PROBLEM DETAILS
Go through the records line by line from the top and repeat each one exactly, ending with the line that contains "Elsy Discount Tire proud".

Collected data

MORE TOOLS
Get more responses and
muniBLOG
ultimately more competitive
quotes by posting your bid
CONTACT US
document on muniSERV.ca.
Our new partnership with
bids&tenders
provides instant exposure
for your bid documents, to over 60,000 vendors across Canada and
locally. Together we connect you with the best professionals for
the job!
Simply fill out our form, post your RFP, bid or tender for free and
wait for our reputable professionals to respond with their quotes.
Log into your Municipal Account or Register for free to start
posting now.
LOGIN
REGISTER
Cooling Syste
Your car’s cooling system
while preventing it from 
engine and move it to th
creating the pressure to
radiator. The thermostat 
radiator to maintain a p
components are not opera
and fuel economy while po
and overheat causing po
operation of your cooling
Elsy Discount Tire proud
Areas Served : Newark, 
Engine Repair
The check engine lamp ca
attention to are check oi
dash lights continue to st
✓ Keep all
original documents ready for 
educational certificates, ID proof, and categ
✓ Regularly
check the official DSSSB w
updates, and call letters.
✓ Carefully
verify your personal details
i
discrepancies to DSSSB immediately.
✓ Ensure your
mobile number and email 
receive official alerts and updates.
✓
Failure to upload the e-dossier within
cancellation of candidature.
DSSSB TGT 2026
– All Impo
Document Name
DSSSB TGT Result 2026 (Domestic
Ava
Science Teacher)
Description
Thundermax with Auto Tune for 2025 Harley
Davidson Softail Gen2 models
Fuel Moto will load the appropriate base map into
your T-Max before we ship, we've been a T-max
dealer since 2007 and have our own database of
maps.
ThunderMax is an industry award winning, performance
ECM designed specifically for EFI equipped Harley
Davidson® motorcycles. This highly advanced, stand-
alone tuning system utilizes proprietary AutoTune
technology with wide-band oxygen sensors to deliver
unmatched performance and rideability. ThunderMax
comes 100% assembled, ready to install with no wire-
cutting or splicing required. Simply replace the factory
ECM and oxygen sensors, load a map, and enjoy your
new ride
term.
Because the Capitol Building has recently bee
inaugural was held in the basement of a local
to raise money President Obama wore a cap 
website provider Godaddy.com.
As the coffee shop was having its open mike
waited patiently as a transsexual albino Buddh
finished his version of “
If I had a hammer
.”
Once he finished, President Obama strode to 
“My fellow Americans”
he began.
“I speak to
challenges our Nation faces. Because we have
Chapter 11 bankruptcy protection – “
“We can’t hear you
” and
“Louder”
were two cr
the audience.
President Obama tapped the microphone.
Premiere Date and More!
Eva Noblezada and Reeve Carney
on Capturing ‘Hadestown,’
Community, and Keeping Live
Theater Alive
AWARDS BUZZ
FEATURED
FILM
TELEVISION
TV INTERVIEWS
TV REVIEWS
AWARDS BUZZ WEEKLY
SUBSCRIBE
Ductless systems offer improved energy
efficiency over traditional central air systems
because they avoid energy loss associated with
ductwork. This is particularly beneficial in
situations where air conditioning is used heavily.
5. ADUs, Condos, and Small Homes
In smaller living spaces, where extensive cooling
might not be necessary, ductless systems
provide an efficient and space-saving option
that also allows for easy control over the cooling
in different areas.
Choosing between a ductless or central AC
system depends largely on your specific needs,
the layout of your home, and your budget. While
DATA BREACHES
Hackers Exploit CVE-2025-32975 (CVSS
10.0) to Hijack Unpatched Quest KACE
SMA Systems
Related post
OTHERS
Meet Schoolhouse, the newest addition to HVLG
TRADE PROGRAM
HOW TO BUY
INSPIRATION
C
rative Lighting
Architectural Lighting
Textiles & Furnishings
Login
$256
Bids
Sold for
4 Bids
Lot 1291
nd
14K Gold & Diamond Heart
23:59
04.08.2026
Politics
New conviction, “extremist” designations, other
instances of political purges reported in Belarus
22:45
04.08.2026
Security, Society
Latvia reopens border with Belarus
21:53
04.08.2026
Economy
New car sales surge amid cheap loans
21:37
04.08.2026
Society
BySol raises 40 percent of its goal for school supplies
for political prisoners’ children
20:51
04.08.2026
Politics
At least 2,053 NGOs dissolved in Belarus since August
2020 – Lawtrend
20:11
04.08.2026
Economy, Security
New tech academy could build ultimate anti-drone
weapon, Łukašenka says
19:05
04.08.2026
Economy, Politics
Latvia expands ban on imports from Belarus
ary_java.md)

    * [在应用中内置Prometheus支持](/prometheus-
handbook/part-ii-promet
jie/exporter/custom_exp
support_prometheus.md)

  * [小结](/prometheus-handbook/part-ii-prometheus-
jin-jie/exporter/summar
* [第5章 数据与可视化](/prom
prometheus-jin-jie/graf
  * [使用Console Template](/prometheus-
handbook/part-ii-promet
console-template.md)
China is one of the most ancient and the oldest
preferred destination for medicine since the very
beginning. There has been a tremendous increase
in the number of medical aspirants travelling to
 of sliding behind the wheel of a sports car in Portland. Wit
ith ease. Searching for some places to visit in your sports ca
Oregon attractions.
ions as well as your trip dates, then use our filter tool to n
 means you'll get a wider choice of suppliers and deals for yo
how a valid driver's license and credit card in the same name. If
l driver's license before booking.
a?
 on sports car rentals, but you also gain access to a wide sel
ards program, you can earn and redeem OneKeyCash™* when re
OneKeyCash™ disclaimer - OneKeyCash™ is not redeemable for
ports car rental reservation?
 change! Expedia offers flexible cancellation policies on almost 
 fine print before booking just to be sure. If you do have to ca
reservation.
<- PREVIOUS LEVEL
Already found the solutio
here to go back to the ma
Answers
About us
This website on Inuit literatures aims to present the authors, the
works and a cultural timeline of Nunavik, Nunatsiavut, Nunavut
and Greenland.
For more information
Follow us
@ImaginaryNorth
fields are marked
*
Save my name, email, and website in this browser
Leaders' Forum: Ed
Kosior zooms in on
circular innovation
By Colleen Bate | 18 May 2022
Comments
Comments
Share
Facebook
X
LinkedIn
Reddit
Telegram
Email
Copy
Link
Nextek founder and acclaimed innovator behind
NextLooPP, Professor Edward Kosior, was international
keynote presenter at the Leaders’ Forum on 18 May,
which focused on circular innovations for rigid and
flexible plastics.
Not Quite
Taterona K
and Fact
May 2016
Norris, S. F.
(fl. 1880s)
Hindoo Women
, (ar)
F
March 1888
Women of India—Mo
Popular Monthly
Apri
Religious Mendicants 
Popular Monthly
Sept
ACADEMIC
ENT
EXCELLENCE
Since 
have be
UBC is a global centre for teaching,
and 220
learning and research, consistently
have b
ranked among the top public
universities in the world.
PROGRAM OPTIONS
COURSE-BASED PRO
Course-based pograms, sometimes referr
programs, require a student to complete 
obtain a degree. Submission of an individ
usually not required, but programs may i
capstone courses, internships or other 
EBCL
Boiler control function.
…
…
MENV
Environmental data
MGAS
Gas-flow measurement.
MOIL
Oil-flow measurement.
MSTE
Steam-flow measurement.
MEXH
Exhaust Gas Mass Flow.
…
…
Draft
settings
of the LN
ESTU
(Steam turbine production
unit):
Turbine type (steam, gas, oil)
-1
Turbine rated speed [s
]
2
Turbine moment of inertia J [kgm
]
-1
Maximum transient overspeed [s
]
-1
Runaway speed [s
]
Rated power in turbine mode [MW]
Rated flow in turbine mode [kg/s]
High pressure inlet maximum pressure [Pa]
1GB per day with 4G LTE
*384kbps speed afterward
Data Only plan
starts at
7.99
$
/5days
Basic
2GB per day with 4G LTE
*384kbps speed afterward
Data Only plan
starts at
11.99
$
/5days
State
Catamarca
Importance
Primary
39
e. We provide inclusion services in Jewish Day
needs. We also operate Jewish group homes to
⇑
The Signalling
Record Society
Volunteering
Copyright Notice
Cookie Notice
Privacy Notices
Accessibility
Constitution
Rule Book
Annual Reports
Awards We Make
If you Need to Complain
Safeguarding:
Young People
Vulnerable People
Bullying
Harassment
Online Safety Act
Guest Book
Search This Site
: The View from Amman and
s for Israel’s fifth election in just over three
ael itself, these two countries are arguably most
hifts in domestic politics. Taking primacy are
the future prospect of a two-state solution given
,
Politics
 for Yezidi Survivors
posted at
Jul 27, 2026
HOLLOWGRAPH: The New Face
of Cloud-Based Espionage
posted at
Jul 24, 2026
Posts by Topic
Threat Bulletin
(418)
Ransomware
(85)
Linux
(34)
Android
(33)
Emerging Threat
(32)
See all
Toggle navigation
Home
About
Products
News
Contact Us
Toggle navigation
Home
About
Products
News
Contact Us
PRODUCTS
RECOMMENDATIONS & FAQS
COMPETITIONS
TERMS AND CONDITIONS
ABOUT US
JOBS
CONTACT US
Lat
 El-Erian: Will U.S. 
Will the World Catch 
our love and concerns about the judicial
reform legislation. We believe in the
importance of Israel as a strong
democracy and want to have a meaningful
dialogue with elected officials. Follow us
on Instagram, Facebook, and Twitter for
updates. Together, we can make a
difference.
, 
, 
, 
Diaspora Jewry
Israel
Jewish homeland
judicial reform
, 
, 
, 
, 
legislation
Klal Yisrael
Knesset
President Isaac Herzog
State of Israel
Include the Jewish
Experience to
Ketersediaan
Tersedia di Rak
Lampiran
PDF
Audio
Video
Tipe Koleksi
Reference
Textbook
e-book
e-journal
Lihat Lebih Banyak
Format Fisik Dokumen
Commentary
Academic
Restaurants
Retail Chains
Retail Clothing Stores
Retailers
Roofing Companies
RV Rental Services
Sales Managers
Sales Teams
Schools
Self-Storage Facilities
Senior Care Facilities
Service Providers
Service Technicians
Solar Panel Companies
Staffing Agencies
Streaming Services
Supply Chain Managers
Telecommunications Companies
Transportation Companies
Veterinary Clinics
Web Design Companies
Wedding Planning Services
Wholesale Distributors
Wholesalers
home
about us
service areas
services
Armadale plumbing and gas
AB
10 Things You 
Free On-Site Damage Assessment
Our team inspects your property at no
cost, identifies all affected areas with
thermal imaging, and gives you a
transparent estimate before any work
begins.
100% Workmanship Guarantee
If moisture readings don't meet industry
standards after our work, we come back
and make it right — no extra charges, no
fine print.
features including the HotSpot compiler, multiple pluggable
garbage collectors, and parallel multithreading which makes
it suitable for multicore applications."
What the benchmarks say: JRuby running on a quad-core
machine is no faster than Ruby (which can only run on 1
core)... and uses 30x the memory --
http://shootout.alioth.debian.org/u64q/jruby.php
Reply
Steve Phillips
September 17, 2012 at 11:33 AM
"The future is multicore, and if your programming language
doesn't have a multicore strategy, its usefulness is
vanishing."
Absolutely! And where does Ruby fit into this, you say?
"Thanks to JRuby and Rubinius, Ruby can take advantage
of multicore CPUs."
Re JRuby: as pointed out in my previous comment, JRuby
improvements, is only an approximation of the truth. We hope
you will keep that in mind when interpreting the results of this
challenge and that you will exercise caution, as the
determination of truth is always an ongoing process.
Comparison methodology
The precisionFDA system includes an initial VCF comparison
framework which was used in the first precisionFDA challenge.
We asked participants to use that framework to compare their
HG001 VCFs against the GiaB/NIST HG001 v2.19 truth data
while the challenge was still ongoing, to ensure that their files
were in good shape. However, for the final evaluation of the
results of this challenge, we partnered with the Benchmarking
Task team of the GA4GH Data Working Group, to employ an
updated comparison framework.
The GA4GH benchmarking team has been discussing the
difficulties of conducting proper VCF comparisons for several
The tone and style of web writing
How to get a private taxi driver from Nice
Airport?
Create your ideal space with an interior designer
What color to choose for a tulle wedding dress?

EXERCISE RESPONSE
MORE TOOLS
Get more responses and
muniBLOG
ultimately more competitive
quotes by posting your bid
CONTACT US
document on muniSERV.ca.
Our new partnership with
bids&tenders
provides instant exposure
for your bid documents, to over 60,000 vendors across Canada and
locally. Together we connect you with the best professionals for
the job!
Simply fill out our form, post your RFP, bid or tender for free and
wait for our reputable professionals to respond with their quotes.
Log into your Municipal Account or Register for free to start
posting now.
LOGIN
REGISTER
Cooling Syste
Your car’s cooling system
while preventing it from 
engine and move it to th
creating the pressure to
radiator. The thermostat 
radiator to maintain a p
components are not opera
and fuel economy while po
and overheat causing po
operation of your cooling
Elsy Discount Tire proud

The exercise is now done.